### Experiment 4

#### The Internal Resistance of a Battery

Objective:

To understand the effect of the internal resistance of a battery

Equipment:

A computer with the Internet connection, a calculator, paper, and pencil

Theory:

An ideal voltage source is one that keeps a constant voltage regardless of the current it supplies.  This is not the case for a real voltage source such as a battery.  As the current demand from a battery increases, the voltage across its terminals drops more and more from its nominal voltage.  This is simply because of the battery's internal resistance, r that becomes like a consumer in series with the external resistance (or load).

Suppose your car's battery shows 12.65 volts when it is not in use and you just measure the voltage across its terminals with a voltmeter.  If you turn your car's ceiling light on and measure the voltage across the battery again, you may measure something like 12.58 volts.  If you turn the headlights on, you may measure 12.2 volts or even under 12volts The more current a battery has to deliver, the more voltage drop across its terminals occurs.  When an external resistance R (load) is connected to a battery of nominal voltage V and internal resistance r , we may write Ohm's law as

Vnom = RI + rI,    or   Vnom = (R + r) I,   or   I = Vnom/(R+r)

where I is the current.  Note that Vnom is the nominal voltage, that is the voltage measured when no external resistance is connected to the battery.  RI or Vab is the voltage across the load R that is also the voltage across the battery when in use.  See Fig. 1.

Procedure:

If you have not done so, you may need to add the following Website to your Java exception list: http://www.walter-fendt.de/.   To do this, follow the path (Windows operating system),

Start → All Programs → Java → Configure Java → Security (use High) → Edit Site List … → Add → Type in the site URL (http://www.walter-fendt.de/).

Click on   http://www.walter-fendt.de/ph14e/combres.htm . The same applet that was used in experiments 2 and 3 will appear.

Click on the 100Ω-resistor to select it.  The click on "Series Connection" to form 2 resistors in series.

Let the left resistor be the "Load" and the right resistor play the role of the internal resistance of the battery.  Change the right resistor to 1.00Ω.  This is the lowest this applet allows you to choose.  Now, you have a battery with a nominal voltage of 12.0V and an internal resistance of 1.00Ω connected to a 100-Ω external load.

Click on the 100Ω  load to select it and then click on "Voltage" to place a voltmeter across it.  As you see the voltmeter measures a voltage of 11.9V across the load and not 12.0V.  If the battery were an ideal one (for which the internal resistance r = 0 ), then the voltmeter would read 12.0V.  Here; however, the internal resistance is 1.00Ω and not all the 12.0V of the battery drop across the load.   Record the voltage across the load in Table 1.

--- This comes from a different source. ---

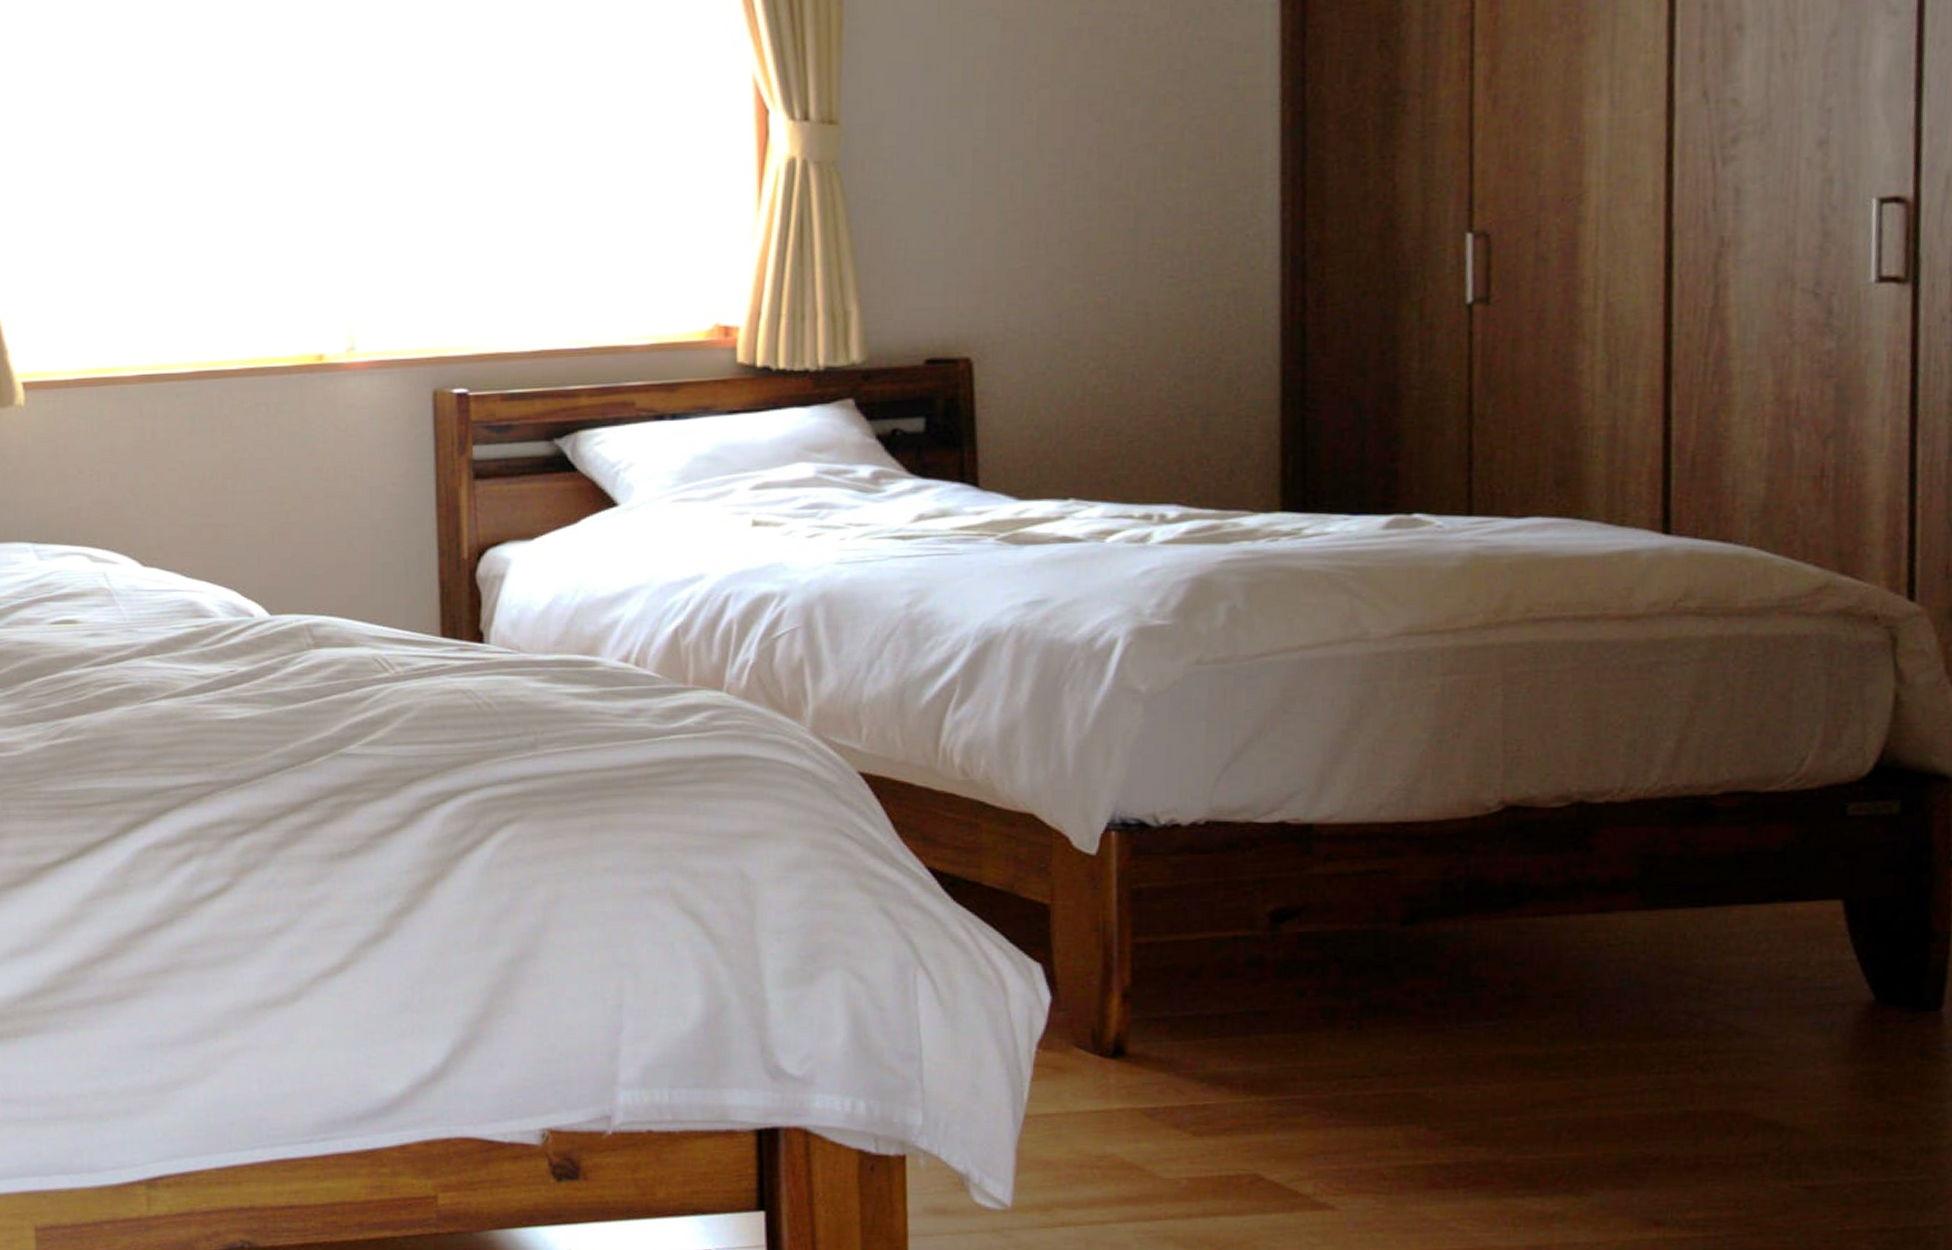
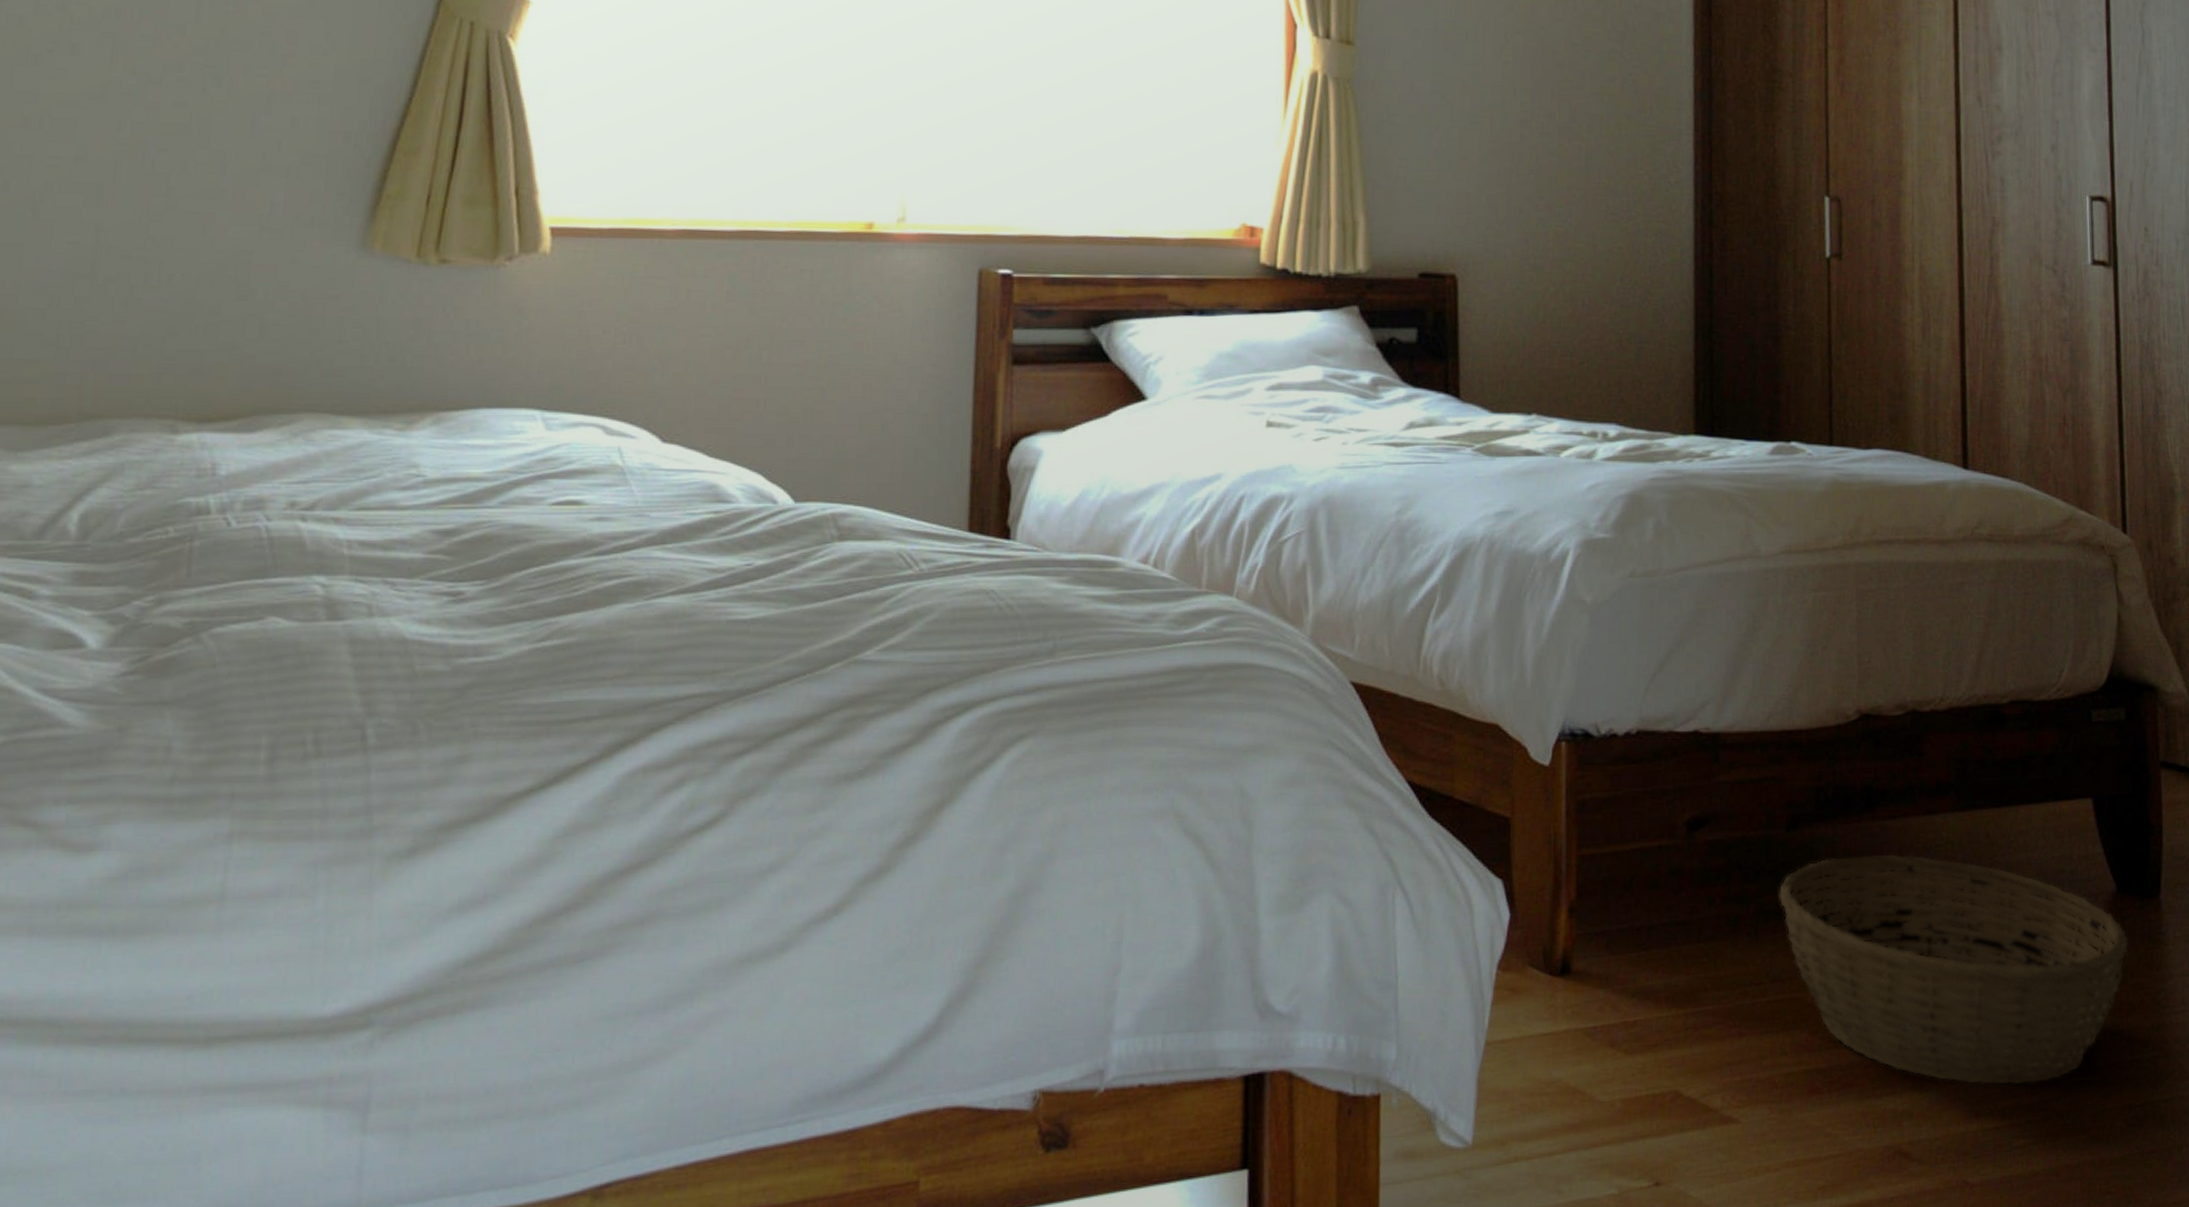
basket: none [1390,952,1891,1197] -> present [1779,854,2129,1085]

Click on the "Amperage" to put an ammeter in the circuit for current measurement.

Change the external resistance to 50.0Ω.  This is a smaller resistance and allows a greater current.  Supplying a greater current means a greater load for the battery. You can see that when the battery has to supply a greater current, the voltage it can apply across the load becomes smaller (11.8V in this case).  Record the voltage across the load in Table 1.

For each line of the Table 1, calculate the ideal current, the real current, and the % decrease in the current due to the internal resistance.  Record all values in the Table 1.  When you calculate the real current, you may compare it with the current that the ammeter reads in the circuit, just as a double-check.

Change the load's resistance to 30.0Ω, 15.0Ω and 5.0Ω respectively, and each time record the voltage across the load in Table 1.  Also, calculate the rest of the items in each row including the % decrease in the current.

Repeat the experiment for the other 3 cases (batteries) as given in Table 1.

Table 1

 Trial Vnom. (Volts) Intrnl.  Resist.  r (Ω) Extrnl. Resist. R (Ω) Actual Voltage Across theLoad Expected(Ideal Current) Vnom. /R Real CurrentVnom/(R+r) % Decrease in Current 1 12.0 1.00 100. 2 12.0 1.00 50.0 3 12.0 1.00 30.0 4 12.0 1.00 15.0 5 12.0 1.00 5.00 1 12.0 2.00 100. 2 12.0 2.00 50.0 3 12.0 2.00 30.0 4 12.0 2.00 15.0 5 12.0 2.00 5.00 1 24.0 1.00 300. 2 24.0 1.00 200. 3 24.0 1.00 75.0 4 24.0 1.00 20.0 5 24.0 1.00 9.00 1 24.0 3.00 300. 2 24.0 3.00 200. 3 24.0 3.00 75.0 4 24.0 3.00 20.0 5 24.0 3.00 9.00

Calculations:

Refer to the above Table.

Comparison of the Results:

N/A

Conclusion: To be explained by students.

Discussion:  To be explained by students.